Problem to solve:
Make an exact copy of all the entries shown below.
◆ ◆ ◆ ◆ ◆
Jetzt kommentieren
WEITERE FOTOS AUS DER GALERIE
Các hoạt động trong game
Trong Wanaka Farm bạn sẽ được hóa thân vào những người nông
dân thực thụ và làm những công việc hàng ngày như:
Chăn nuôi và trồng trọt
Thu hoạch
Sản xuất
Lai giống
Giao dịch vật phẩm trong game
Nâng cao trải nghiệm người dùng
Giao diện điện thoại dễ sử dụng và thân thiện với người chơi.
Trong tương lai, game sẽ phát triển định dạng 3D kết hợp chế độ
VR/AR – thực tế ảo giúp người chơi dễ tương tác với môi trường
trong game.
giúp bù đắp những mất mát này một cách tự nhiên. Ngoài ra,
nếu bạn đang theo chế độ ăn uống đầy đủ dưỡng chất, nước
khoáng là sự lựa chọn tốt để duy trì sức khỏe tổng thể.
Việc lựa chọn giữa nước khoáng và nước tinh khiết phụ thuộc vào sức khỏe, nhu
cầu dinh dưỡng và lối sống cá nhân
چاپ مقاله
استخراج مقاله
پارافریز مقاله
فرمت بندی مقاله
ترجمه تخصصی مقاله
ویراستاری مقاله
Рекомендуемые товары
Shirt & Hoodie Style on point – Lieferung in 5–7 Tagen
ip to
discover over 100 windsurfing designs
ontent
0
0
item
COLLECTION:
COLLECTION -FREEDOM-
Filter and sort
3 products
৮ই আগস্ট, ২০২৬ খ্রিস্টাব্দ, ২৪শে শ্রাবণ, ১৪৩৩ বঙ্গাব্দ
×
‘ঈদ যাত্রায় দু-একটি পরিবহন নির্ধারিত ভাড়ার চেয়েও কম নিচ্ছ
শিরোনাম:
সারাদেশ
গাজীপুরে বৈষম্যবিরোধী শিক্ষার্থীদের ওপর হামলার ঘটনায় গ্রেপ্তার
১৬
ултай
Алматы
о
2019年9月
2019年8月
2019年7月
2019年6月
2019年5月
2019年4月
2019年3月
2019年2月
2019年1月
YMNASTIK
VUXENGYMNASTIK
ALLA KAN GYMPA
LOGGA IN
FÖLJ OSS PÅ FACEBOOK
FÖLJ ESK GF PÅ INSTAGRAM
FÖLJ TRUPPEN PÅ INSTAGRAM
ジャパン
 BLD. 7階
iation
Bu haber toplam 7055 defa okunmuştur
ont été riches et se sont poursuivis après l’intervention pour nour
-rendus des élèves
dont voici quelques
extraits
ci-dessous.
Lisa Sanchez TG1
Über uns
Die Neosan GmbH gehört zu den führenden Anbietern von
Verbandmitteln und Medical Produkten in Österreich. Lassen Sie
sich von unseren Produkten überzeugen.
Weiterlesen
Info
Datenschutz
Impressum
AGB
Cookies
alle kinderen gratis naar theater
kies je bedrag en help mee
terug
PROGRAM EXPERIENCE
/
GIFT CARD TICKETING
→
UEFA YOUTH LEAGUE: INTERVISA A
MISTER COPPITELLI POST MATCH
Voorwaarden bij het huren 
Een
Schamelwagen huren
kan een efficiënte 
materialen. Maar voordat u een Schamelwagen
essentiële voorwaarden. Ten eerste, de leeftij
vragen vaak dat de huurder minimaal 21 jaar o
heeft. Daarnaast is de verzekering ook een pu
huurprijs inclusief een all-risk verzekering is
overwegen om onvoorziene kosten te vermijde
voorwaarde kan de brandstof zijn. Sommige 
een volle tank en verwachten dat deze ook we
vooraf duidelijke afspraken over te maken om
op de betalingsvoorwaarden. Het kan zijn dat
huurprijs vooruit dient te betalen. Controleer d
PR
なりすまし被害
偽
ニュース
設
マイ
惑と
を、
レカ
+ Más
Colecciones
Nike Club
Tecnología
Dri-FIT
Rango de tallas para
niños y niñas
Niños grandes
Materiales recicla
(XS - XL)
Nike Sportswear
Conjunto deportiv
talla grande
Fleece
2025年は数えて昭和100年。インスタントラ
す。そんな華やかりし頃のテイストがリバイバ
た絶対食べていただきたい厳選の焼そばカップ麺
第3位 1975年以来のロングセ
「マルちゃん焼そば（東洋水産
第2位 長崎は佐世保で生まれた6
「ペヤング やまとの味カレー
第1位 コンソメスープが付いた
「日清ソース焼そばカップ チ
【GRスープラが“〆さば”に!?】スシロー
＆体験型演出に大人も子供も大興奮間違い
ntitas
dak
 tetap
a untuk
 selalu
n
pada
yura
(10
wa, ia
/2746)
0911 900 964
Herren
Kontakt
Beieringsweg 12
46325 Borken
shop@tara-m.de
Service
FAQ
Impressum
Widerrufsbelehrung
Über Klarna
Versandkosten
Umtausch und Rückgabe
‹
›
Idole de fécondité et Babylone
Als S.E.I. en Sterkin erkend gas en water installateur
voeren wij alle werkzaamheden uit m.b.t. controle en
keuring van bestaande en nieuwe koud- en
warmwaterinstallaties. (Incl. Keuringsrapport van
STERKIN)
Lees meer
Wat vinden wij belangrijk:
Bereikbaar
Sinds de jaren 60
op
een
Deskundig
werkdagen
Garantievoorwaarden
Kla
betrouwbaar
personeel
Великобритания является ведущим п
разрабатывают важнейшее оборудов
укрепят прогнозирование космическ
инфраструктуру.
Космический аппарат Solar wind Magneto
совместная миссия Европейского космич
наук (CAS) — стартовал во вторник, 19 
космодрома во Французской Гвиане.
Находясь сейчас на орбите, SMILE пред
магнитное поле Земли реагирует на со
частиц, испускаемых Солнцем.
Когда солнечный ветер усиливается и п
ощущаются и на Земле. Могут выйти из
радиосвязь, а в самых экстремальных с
◆ ◆ ◆ ◆ ◆
Solved problem:
Jetzt kommentieren
WEITERE FOTOS AUS DER GALERIE
Các hoạt động trong game
Trong Wanaka Farm bạn sẽ được hóa thân vào những người nông
dân thực thụ và làm những công việc hàng ngày như:
Chăn nuôi và trồng trọt
Thu hoạch
Sản xuất
Lai giống
Giao dịch vật phẩm trong game
Nâng cao trải nghiệm người dùng
Giao diện điện thoại dễ sử dụng và thân thiện với người chơi.
Trong tương lai, game sẽ phát triển định dạng 3D kết hợp chế độ
VR/AR – thực tế ảo giúp người chơi dễ tương tác với môi trường
trong game.
giúp bù đắp những mất mát này một cách tự nhiên. Ngoài ra,
nếu bạn đang theo chế độ ăn uống đầy đủ dưỡng chất, nước
khoáng là sự lựa chọn tốt để duy trì sức khỏe tổng thể.
Việc lựa chọn giữa nước khoáng và nước tinh khiết phụ thuộc vào sức khỏe, nhu
cầu dinh dưỡng và lối sống cá nhân
چاپ مقاله
استخراج مقاله
پارافریز مقاله
فرمت بندی مقاله
ترجمه تخصصی مقاله
ویراستاری مقاله
Рекомендуемые товары
Shirt & Hoodie Style on point – Lieferung in 5–7 Tagen
ip to
discover over 100 windsurfing designs
ontent
0
0
item
COLLECTION:
COLLECTION -FREEDOM-
Filter and sort
3 products
৮ই আগস্ট, ২০২৬ খ্রিস্টাব্দ, ২৪শে শ্রাবণ, ১৪৩৩ বঙ্গাব্দ
×
‘ঈদ যাত্রায় দু-একটি পরিবহন নির্ধারিত ভাড়ার চেয়েও কম নিচ্ছ
শিরোনাম:
সারাদেশ
গাজীপুরে বৈষম্যবিরোধী শিক্ষার্থীদের ওপর হামলার ঘটনায় গ্রেপ্তার
১৬
ултай
Алматы
о
2019年9月
2019年8月
2019年7月
2019年6月
2019年5月
2019年4月
2019年3月
2019年2月
2019年1月
YMNASTIK
VUXENGYMNASTIK
ALLA KAN GYMPA
LOGGA IN
FÖLJ OSS PÅ FACEBOOK
FÖLJ ESK GF PÅ INSTAGRAM
FÖLJ TRUPPEN PÅ INSTAGRAM
ジャパン
 BLD. 7階
iation
Bu haber toplam 7055 defa okunmuştur
ont été riches et se sont poursuivis après l’intervention pour nour
-rendus des élèves
dont voici quelques
extraits
ci-dessous.
Lisa Sanchez TG1
Über uns
Die Neosan GmbH gehört zu den führenden Anbietern von
Verbandmitteln und Medical Produkten in Österreich. Lassen Sie
sich von unseren Produkten überzeugen.
Weiterlesen
Info
Datenschutz
Impressum
AGB
Cookies
alle kinderen gratis naar theater
kies je bedrag en help mee
terug
PROGRAM EXPERIENCE
/
GIFT CARD TICKETING
→
UEFA YOUTH LEAGUE: INTERVISA A
MISTER COPPITELLI POST MATCH
Voorwaarden bij het huren 
Een
Schamelwagen huren
kan een efficiënte 
materialen. Maar voordat u een Schamelwagen
essentiële voorwaarden. Ten eerste, de leeftij
vragen vaak dat de huurder minimaal 21 jaar o
heeft. Daarnaast is de verzekering ook een pu
huurprijs inclusief een all-risk verzekering is
overwegen om onvoorziene kosten te vermijde
voorwaarde kan de brandstof zijn. Sommige 
een volle tank en verwachten dat deze ook we
vooraf duidelijke afspraken over te maken om
op de betalingsvoorwaarden. Het kan zijn dat
huurprijs vooruit dient te betalen. Controleer d
PR
なりすまし被害
偽
ニュース
設
マイ
惑と
を、
レカ
+ Más
Colecciones
Nike Club
Tecnología
Dri-FIT
Rango de tallas para
niños y niñas
Niños grandes
Materiales recicla
(XS - XL)
Nike Sportswear
Conjunto deportiv
talla grande
Fleece
2025年は数えて昭和100年。インスタントラ
す。そんな華やかりし頃のテイストがリバイバ
た絶対食べていただきたい厳選の焼そばカップ麺
第3位 1975年以来のロングセ
「マルちゃん焼そば（東洋水産
第2位 長崎は佐世保で生まれた6
「ペヤング やまとの味カレー
第1位 コンソメスープが付いた
「日清ソース焼そばカップ チ
【GRスープラが“〆さば”に!?】スシロー
＆体験型演出に大人も子供も大興奮間違い
ntitas
dak
 tetap
a untuk
 selalu
n
pada
yura
(10
wa, ia
/2746)
0911 900 964
Herren
Kontakt
Beieringsweg 12
46325 Borken
shop@tara-m.de
Service
FAQ
Impressum
Widerrufsbelehrung
Über Klarna
Versandkosten
Umtausch und Rückgabe
‹
›
Idole de fécondité et Babylone
Als S.E.I. en Sterkin erkend gas en water installateur
voeren wij alle werkzaamheden uit m.b.t. controle en
keuring van bestaande en nieuwe koud- en
warmwaterinstallaties. (Incl. Keuringsrapport van
STERKIN)
Lees meer
Wat vinden wij belangrijk:
Bereikbaar
Sinds de jaren 60
op
een
Deskundig
werkdagen
Garantievoorwaarden
Kla
betrouwbaar
personeel
Великобритания является ведущим п
разрабатывают важнейшее оборудов
укрепят прогнозирование космическ
инфраструктуру.
Космический аппарат Solar wind Magneto
совместная миссия Европейского космич
наук (CAS) — стартовал во вторник, 19 
космодрома во Французской Гвиане.
Находясь сейчас на орбите, SMILE пред
магнитное поле Земли реагирует на со
частиц, испускаемых Солнцем.
Когда солнечный ветер усиливается и п
ощущаются и на Земле. Могут выйти из
радиосвязь, а в самых экстремальных с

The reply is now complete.